Clouds, Rain...and Meatballs?

An Imaginative Activity Based on "Cloudy…With a Chance of Meatballs"

Few things are more loved by kids than stories and food. In this activity, we leverage both to help kids warm up to a third, and sometimes less beloved, part of life—the weather. In many parts of the world, the winter weather challenges us, kids included. So, winter is the perfect time to use the whimsical book, Cloudy With a Chance of Meatballs, to encourage movement, imaginative play and, hopefully, a bit more love for the weather.

The Guide

  1. Gather your materials: An old sheet or blanket; at least one, large umbrella (the more the merrier); 2 dryer balls per child (or other soft balls), twine and a copy of Cloudy with a Chance of Meatballs by Judi Barrett. Cut the twine into roughly 1-foot length bits. Without kids noticing, place the balls and twine inside your umbrella, then close it up. Lay the closed umbrella and your sheet just out of sight near wherever you’d like to play.
  2. Introduce the idea: Wonder together about the weather. “How does the weather feel today?" Continue, "I know a story of a place called Chewandswallow that has really WILD weather all year long! Really WILD! Would you like to see some pictures of this place, Chewandswallow?”
  3. Read together: Read or take a picture walk through Cloudy With a Chance of Meatballs. As you walk through the book, ask kids guiding questions such as, “What is raining down from the sky in Chewandswallow? Can you imagine? Food falling from the sky? What food would you most like to see fall from the sky?”
  4. Introduce the play: After enjoying the story, ask kids, “Do you think we should go on a weather walk? Should we bring the umbrella just in case?” Walk to an area in which kids can explore and play freely. Stop them and wonder, “Does anyone hear anything? I’m not sure, but I think I hear some rain coming? Hmm...should I put my umbrella up?” Then, open your umbrella quickly so that all of the balls and twine pieces fall out on you and all around. “Oh my! What is this? Spaghetti and meatballs? Just like in Chewandswallow! Oh dear! What a mess!”
  5. Pretend together: Continue to pretend that food is falling and that weather is wild in your play. Explore to find more foods, turning different natural objects into different edible precipitation. Acorn caps make a marvelous mushroom monsoon. Fallen leaves make super salad squalls. The kids can decide what different objects could be.
  6. Clean up and make it storm: Ask your explorers, “Do you think we should collect the meatballs and spaghetti and clean up the mess?" Assuming they are game, start to place a ball or two on the sheet. See if your explorers join you. Once lots of spaghetti and meatballs are on the sheet, explore what storms roll in when you move the sheet up and down.
  7. Hand over the umbrellas: If you see an opening in kids’ play, ask them, “Would you like to hold an umbrella?” Kids are generally fascinated by umbrellas, and they feel a great deal of agency when we allow them to play with them. Their play with them will be clumsy, but you can support them in joyful risk taking by saying something like, “Umbrellas are so fun, but we have to be careful not to hit another friend. Can you do that?” Then, be prepared to gently remind them or gently help them shift their grip on or placement of the umbrella as needed.
  8. Let the play roll: No matter how the play unfolds, make sure that the kids are really engaged in what is happening, continue to be silly, and, most importantly, support kids at playing in whichever way they choose. Here are a few fun things to model:
    • Throwing balls, leaves, etc. up in the air or off the top of a rock to make it “rain.”
    • Toss the balls into an open umbrella—target practice!
    • Rolling balls down ramps or any natural incline.
    • Hide and find the dryer balls.
    • Clean up, make a mess, clean up, repeat.
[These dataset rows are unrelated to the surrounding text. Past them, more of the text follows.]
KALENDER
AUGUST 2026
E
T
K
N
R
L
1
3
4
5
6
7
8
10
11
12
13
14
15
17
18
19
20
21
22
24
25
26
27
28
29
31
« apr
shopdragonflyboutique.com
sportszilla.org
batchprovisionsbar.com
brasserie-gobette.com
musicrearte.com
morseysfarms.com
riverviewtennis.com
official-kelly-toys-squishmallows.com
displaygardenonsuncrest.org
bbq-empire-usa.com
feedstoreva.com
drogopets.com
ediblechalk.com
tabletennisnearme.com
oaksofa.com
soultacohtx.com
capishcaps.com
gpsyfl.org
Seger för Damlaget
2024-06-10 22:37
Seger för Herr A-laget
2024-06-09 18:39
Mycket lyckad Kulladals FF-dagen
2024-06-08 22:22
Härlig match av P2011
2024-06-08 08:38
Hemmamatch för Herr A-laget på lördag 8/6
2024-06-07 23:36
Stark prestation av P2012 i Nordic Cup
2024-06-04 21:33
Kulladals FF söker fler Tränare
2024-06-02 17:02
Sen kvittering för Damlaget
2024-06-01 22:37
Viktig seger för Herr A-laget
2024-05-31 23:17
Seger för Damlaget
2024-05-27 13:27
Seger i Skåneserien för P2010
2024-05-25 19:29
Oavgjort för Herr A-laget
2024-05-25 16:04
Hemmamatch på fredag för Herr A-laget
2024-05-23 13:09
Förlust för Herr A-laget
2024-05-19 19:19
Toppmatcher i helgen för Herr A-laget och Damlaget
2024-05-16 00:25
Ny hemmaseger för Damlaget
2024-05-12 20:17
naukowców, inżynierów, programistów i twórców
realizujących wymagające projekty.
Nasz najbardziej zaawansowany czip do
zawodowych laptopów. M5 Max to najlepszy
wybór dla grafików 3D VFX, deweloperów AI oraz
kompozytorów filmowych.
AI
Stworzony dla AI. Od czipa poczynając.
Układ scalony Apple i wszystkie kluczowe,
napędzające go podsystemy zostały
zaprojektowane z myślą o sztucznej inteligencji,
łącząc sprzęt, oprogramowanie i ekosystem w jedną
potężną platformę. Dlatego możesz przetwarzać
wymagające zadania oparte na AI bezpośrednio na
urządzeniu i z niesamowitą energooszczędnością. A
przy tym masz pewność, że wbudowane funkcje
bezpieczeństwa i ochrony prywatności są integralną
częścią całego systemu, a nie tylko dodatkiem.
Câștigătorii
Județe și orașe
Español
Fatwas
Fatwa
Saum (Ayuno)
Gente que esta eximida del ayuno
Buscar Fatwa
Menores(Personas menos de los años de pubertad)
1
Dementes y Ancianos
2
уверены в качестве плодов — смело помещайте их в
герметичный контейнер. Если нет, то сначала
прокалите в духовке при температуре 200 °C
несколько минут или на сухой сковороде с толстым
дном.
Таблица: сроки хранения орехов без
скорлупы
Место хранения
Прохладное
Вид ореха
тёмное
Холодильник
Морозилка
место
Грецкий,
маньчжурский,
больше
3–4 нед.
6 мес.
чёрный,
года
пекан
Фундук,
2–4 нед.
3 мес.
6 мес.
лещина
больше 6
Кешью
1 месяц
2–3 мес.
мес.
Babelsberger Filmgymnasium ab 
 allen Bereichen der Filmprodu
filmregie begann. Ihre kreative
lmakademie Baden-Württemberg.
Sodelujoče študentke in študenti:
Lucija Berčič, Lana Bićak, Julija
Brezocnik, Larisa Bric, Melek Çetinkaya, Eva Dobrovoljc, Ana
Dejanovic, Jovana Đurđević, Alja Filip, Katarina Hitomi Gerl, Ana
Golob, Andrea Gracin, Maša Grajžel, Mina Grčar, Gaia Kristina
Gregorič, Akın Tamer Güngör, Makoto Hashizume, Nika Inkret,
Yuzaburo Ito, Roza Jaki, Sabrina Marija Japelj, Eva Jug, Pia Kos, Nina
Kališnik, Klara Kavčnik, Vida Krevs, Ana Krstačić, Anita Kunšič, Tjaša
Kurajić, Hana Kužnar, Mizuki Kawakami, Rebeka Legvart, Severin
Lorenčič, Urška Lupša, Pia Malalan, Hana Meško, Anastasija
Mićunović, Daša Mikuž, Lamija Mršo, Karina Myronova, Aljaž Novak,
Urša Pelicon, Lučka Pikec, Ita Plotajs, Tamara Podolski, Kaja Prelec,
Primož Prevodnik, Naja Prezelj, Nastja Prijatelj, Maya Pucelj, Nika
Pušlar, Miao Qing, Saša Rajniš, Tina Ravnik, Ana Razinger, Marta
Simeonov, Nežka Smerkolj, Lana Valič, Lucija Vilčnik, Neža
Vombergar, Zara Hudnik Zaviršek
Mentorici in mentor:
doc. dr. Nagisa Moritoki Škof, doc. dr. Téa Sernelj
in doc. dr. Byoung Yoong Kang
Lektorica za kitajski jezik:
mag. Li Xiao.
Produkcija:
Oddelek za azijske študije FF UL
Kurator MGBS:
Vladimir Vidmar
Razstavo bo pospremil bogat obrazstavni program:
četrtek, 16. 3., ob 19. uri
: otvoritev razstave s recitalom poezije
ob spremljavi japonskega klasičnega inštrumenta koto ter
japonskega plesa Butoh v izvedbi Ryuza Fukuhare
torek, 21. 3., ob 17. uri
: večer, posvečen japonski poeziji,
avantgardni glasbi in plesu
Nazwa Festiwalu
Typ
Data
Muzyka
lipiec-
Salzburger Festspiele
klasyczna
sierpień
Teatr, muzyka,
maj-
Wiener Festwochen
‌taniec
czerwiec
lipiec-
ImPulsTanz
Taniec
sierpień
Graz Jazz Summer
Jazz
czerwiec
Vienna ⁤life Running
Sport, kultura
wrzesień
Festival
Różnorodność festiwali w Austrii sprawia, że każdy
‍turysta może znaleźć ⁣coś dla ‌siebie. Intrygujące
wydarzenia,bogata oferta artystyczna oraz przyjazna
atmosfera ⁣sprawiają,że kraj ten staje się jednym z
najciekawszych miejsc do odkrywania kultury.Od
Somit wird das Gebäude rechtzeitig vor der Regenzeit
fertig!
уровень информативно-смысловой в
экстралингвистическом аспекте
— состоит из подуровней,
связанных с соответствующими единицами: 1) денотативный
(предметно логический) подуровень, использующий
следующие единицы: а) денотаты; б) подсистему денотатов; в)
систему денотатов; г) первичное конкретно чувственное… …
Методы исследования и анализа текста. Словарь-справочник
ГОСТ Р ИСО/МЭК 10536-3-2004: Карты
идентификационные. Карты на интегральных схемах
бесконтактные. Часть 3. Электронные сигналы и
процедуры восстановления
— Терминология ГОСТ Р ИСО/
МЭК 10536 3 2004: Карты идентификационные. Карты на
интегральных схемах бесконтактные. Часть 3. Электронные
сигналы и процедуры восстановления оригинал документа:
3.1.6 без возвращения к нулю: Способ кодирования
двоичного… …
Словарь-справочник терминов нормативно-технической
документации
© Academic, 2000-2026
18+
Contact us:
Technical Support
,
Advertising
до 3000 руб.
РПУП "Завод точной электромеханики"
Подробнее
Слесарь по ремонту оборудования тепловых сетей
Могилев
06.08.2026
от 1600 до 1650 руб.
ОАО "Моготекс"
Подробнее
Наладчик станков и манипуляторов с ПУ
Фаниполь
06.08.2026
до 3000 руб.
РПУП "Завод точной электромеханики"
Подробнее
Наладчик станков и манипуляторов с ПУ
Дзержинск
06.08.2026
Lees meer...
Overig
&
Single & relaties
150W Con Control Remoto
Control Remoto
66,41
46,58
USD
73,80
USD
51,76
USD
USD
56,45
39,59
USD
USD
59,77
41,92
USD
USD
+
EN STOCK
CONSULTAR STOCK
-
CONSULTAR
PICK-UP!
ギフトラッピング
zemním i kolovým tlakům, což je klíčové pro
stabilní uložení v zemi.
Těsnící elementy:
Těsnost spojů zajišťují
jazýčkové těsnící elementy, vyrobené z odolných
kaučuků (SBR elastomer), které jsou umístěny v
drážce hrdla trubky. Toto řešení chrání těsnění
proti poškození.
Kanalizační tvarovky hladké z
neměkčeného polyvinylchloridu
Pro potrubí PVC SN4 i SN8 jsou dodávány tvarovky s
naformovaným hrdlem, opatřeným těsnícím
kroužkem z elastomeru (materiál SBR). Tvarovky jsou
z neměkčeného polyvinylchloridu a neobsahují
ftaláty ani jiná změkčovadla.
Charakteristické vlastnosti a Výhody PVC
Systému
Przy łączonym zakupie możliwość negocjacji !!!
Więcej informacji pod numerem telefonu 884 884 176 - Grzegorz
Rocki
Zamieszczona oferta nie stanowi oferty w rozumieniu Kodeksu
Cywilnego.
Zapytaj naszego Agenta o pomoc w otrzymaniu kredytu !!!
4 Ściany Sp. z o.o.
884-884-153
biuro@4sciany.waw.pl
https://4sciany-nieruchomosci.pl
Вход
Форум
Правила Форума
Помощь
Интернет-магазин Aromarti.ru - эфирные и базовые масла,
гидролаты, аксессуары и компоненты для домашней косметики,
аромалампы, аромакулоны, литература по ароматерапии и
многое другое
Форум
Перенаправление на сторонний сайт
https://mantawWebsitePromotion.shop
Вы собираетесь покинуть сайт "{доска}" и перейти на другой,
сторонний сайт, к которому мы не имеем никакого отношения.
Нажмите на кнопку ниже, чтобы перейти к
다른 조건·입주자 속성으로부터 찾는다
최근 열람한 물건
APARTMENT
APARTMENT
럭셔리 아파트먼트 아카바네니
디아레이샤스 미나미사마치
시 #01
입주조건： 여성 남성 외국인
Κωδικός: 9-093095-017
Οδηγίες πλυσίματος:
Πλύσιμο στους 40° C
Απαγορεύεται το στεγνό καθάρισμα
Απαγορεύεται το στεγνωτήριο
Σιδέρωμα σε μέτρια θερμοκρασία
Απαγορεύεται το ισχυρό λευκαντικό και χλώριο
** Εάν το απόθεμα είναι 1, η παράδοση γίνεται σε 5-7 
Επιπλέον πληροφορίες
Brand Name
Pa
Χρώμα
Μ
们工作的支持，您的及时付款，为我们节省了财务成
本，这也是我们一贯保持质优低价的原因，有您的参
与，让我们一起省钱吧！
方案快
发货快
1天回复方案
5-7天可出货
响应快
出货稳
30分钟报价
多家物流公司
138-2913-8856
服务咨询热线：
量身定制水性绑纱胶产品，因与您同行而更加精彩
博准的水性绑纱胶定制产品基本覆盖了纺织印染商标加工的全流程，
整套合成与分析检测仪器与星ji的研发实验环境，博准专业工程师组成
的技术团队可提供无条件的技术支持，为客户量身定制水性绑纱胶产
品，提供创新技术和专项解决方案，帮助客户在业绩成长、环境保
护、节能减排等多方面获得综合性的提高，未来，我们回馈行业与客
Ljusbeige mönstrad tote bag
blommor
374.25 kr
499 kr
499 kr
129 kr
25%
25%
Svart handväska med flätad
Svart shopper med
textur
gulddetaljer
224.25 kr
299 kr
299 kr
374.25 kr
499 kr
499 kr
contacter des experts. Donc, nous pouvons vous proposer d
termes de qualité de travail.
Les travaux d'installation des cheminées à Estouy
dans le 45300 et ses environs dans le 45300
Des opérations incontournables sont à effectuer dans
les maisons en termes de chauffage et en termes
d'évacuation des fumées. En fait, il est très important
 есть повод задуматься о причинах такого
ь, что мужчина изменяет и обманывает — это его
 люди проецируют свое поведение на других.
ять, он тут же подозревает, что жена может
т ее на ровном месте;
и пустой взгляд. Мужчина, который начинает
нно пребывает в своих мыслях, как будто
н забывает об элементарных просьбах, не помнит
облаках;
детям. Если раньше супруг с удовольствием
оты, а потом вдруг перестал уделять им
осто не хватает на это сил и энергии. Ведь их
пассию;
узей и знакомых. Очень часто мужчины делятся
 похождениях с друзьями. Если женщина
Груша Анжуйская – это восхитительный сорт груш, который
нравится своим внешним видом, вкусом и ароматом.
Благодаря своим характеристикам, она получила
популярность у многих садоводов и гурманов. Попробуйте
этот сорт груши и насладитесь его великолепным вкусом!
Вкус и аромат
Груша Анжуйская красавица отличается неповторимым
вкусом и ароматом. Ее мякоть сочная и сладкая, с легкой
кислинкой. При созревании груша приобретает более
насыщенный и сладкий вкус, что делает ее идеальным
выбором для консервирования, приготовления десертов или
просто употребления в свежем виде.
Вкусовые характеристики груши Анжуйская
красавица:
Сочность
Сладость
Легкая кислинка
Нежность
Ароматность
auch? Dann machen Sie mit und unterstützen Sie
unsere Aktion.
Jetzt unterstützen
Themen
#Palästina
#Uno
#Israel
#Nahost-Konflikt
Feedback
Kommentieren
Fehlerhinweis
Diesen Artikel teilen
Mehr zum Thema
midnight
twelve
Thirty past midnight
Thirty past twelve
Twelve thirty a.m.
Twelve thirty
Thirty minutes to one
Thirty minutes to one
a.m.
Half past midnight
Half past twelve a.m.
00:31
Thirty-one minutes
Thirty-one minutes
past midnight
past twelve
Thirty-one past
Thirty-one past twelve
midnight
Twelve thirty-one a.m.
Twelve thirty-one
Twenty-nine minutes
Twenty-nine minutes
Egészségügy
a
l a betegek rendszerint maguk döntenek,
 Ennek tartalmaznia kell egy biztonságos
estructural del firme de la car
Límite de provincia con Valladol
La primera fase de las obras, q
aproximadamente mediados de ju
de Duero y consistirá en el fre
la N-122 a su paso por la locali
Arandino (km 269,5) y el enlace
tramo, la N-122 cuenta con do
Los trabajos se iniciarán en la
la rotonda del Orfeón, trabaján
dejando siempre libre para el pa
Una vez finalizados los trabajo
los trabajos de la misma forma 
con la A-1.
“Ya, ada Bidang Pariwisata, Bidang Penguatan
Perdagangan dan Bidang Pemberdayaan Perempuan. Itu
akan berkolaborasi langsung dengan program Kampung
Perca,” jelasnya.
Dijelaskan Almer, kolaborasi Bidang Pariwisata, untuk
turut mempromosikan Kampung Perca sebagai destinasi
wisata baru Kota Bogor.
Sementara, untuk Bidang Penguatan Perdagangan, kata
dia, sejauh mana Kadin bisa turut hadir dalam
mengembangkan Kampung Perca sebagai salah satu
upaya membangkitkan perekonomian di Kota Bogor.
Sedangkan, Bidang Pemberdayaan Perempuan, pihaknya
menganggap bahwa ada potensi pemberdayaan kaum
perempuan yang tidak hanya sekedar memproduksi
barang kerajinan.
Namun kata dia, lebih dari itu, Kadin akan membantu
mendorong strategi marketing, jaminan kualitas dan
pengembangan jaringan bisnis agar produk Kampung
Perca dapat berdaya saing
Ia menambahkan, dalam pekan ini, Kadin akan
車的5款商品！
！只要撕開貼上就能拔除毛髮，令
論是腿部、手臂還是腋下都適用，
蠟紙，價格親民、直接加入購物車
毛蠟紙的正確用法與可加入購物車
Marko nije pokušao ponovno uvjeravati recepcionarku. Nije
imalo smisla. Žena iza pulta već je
Why is this activity great for kids?

This lesson combines two very familiar contexts: food and weather, making it easy for kids at different stages of play to pretend and develop their imaginations. A range of simple but compelling materials plus the opportunity to tinker with the objects supports kids with developing creativity. Ball play of various kinds also provides great practice with fine motor skills and hand-eye coordination, in addition to being really darn engaging! The work kids do to disperse, gather and move objects around supports transporting—one of a list of behavioral schema. These schema are patterns of behavior we see in engaged kids’ play all around the world. Finally, hopefully this play context will give you and your kids a way to think more playfully about the weather, helping kids learn to adjust and adapt to whatever falls from the sky!